Sonuç olarak, Cumhurbaşkanı Gül son derece önemli bir noktaya dikkat çekti ama aynı zamanda Başbakan Erdoğan‘la bir kez daha ters düşmüş oldu. O “yeni anayasayı seçim sonrasında açıklayacağız” derken ve “Kürt sorunu” adı altında PKK’nın taleplerini de buna dahil ettiği, “eylemsizliğin seçim sonrasına kadar sürmesi kararından” anlaşılırken, Gül “Beklemeyin, hemen açıklayın” dedi. Bakalım sonradan yine “Başbakan’la aramızda görüş ayrılığı yoktur” mu diyecek, yoksa bu konuşmasının arkasında duracak mı?

***


Ey özgürlük!

Evet evet, artık bu olaylara baktıkça aklıma Zülfü Livaneli’nin o muhteşem “Ey Özgürlük” şarkısı geliyor ve oturduğum yerde avaz avaz söylüyorum... Bu kez de Anayasa Mahkemesi Başkanı Haşim Kılıç’a bir üniversitede; Eskişehir Anadolu Üniversitesi Hukuk Fakültesi’nde öğrenciler tarafından aleyhte gösteri yapılmış. Kılıç kürsüde konuşurken ayağa kalkan biri kız üç öğrenci “Siz burada yargı reformundan söz ediyorsunuz, üniversite öğrencileri tutuklanarak cezaevine gönderiliyor” demiş ve çantalarında getirdikleri yumurtaları fırlatmışlar. Akla gelen soru; acaba onları da cezaevine gönderecekler mi? Evet, demokrasi ‘sınırsız özgürlük’ demek değildir, birine yumurta atmak da demokratik haklardan değildir ama her ülkede öğrencilerin bundan çok daha ileri tepkileri görülür ve onlar hapisle cezalandırılmazlar. Bizde özellikle son bir iki yıl içinde sadece gösteri, sözlü protesto eylemi yapmaları, pankart taşımaları bile cezaevine gönderilmelerine yetiyor. Bu bilinirken bile hala yumurtalı tepki göstermeleri kendilerine bu kadar acımasız davranılmasına ne büyük tepki içinde olduklarını ortaya koyuyor.

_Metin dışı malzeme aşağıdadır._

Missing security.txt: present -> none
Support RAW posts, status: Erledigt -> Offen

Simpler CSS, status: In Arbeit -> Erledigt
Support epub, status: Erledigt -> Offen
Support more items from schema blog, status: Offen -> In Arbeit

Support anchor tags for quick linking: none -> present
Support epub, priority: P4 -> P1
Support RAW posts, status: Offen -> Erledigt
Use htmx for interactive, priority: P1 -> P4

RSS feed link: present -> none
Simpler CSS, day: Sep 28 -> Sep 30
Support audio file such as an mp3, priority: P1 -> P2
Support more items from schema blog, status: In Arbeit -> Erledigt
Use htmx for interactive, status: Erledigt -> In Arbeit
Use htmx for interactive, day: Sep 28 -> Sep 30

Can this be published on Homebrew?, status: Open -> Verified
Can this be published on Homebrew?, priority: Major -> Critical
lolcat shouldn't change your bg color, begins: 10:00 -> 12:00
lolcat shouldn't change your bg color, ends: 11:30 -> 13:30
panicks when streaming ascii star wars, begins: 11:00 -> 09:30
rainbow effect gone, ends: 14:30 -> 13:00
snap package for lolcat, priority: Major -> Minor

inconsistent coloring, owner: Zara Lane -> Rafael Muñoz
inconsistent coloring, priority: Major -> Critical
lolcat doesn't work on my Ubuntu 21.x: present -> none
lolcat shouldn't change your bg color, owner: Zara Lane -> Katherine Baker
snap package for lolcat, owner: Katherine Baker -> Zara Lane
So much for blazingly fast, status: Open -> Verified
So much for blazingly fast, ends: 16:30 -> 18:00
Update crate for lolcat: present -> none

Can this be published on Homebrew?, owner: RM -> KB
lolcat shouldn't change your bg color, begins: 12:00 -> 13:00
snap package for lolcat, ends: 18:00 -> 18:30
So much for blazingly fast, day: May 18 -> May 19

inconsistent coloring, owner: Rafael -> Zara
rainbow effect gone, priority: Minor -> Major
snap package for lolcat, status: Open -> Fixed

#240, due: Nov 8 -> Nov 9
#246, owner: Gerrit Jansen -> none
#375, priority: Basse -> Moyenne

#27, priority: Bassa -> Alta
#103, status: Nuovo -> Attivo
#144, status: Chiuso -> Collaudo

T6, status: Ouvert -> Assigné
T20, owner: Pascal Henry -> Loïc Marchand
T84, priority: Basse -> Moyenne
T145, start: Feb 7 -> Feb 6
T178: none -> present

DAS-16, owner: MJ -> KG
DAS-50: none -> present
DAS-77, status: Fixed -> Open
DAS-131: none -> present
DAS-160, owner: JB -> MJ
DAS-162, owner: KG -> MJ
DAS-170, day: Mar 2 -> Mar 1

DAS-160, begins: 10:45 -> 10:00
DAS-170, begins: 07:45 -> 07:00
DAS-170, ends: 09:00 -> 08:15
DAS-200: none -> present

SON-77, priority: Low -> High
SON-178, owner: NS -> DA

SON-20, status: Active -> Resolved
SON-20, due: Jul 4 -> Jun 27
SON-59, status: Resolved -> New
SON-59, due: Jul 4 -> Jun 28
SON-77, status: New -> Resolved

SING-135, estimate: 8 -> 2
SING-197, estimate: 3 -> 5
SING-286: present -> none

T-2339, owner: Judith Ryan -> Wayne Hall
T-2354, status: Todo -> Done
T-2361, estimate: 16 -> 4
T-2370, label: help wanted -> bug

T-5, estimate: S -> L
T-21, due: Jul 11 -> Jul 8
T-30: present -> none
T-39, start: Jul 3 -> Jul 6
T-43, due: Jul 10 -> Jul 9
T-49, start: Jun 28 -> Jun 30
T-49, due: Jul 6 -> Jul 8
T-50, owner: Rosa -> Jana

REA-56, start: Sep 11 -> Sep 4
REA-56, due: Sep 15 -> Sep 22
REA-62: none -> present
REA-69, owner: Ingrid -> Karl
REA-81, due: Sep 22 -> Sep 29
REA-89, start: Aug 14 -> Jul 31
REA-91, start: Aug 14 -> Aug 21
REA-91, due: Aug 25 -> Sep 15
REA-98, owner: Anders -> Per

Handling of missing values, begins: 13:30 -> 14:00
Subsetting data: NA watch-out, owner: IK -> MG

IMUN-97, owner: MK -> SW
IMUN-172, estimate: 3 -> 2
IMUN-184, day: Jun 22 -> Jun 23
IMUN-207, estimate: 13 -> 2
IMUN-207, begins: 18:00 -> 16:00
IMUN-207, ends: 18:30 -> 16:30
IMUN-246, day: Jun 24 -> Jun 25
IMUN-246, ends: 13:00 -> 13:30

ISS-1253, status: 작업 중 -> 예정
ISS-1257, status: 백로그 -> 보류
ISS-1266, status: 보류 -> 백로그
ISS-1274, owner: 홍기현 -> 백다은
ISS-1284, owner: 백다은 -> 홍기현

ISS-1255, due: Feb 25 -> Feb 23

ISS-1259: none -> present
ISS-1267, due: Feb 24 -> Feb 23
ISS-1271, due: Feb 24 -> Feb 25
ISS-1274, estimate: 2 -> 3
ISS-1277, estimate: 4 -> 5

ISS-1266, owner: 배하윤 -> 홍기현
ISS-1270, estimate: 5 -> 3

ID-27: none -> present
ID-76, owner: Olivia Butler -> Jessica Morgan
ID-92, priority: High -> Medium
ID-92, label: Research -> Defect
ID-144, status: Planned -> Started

Aynen “olmayan basın özgürlüğüne rağmen” hala çıkıp “basın özgürlüğü toplantıları” yapanlara tepkinin çok doğal olması gibi, tepki hakkı bile “cezaevinde biten” öğrencilerin de “yargı reformu” sohbetine tepkisi son derece doğaldır. Gösteri yapan öğrencilerin hapsedildiği ülkede “özgürlük” ancak şarkılarda kalmış demektir. Ancak şarkılarda!

Bakalım Haşim Kılıç’a tepki gösterenleri de diğerlerinin yanına mı gönderecekler, yoksa artık gösteri yapan öğrencinin böyle susturulamayacağını mı anlayacaklar.

***


Deniz Feneri’nde yasalar niye işlemedi

Bakanların, Cumhurbaşkanı’nın açığa alınan generallerle ilgili açıklamalarına gelen yorumlar arasında “Generaller için yasaların işletildiği, bakanların yetki kullandığı söylendi. Bu yasalar ve yetkiler Deniz Feneri olayında Zahid Akman ve diğer suçluları açığa almak için neden kullanılmadı? Hukuktan, kanundan, demokrasiden söz etmek için önce yasaların neden bazılarına uygulanmadığını, bakanların neden istemedikleri konularda yetki kullanmadığını açıklasınlar” benzeri yorumlar oldukça fazla... Bazıları yine sitelerde de mevcut... Acaba Deniz Feneri’nde yasalara ne olduğunu, neden suçlulara delilleri karartacak zaman verilmeden gözaltına alınmadıklarını, tam aksine işlerine bile devam ettiklerini açıklayan çıkar mı, yoksa konu sonsuza kadar kapandı mı?